Traditional air dispersion modeling usually relies on deterministic frameworks that use multiple conservative assumptions as inputs. For example, atmospheric pollutant concentrations are often overestimated by using maximum emission rates for point sources, an approach recommended by regulatory agencies that may not reflect typical operating conditions, especially for sources with variable emissions. To better understand how emission variability affects modeled pollutant concentrations, this study presents a novel probabilistic modeling framework designed to estimate pollutant concentrations from industrial sources, with a focus on integrating variability in emission rates. The framework incorporates a Monte Carlo screening method combined with AERMOD to evaluate the atmospheric dispersion of emissions.
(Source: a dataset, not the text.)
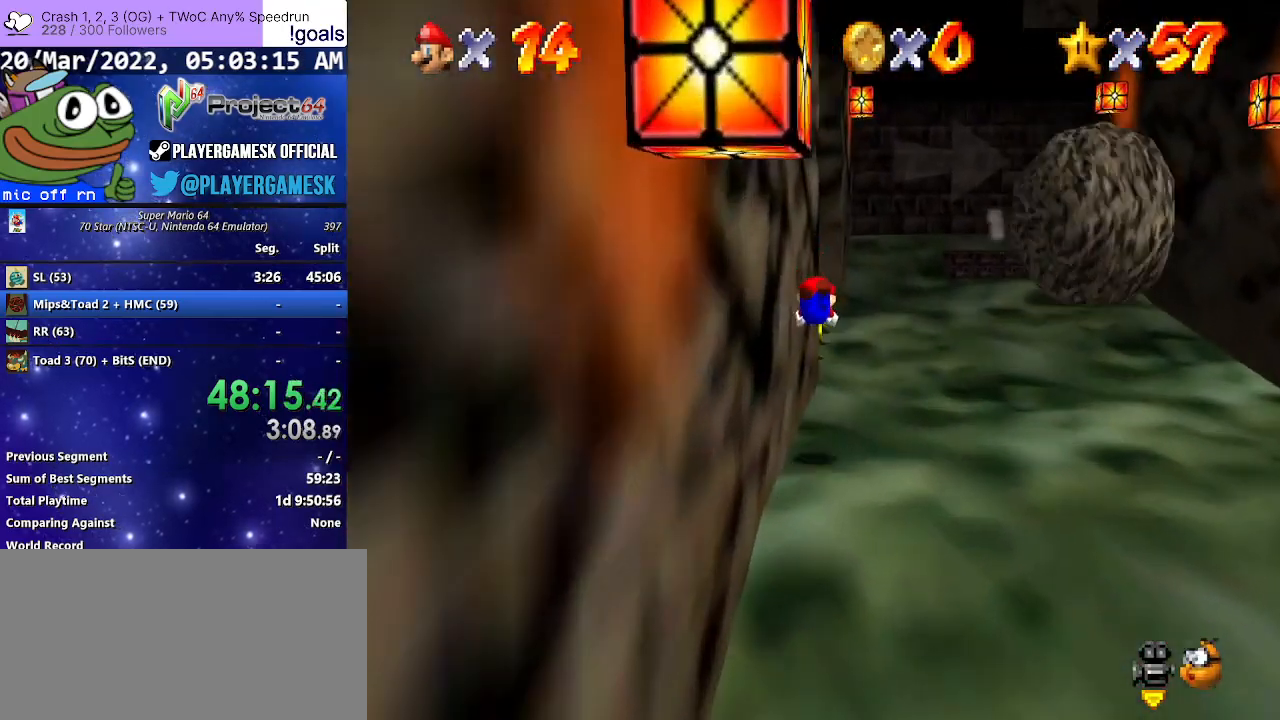
{"buttons": [], "left_stick": "up-right", "right_stick": "center", "events": [[300, "A", "down"], [467, "A", "up"]]}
This approach provides a more flexible and data-driven method for determining emission rates compared to traditional modeling methods. The utility of the method was demonstrated through an application to the pulp and paper industry that included modeling of nitrogen oxides (NOx) emissions from a virtual kraft pulp mill. A base AERMOD simulation, using maximum emission rates, predicted the highest concentration of ambient nitrogen dioxide (NO2), representing a worst-case scenario. In contrast, using emission rates derived from the Monte Carlo screening method, the estimated ambient NO2 concentrations were substantially lower. The method can be further enhanced by incorporating additional sources of variability and expanding its application to other pollutants.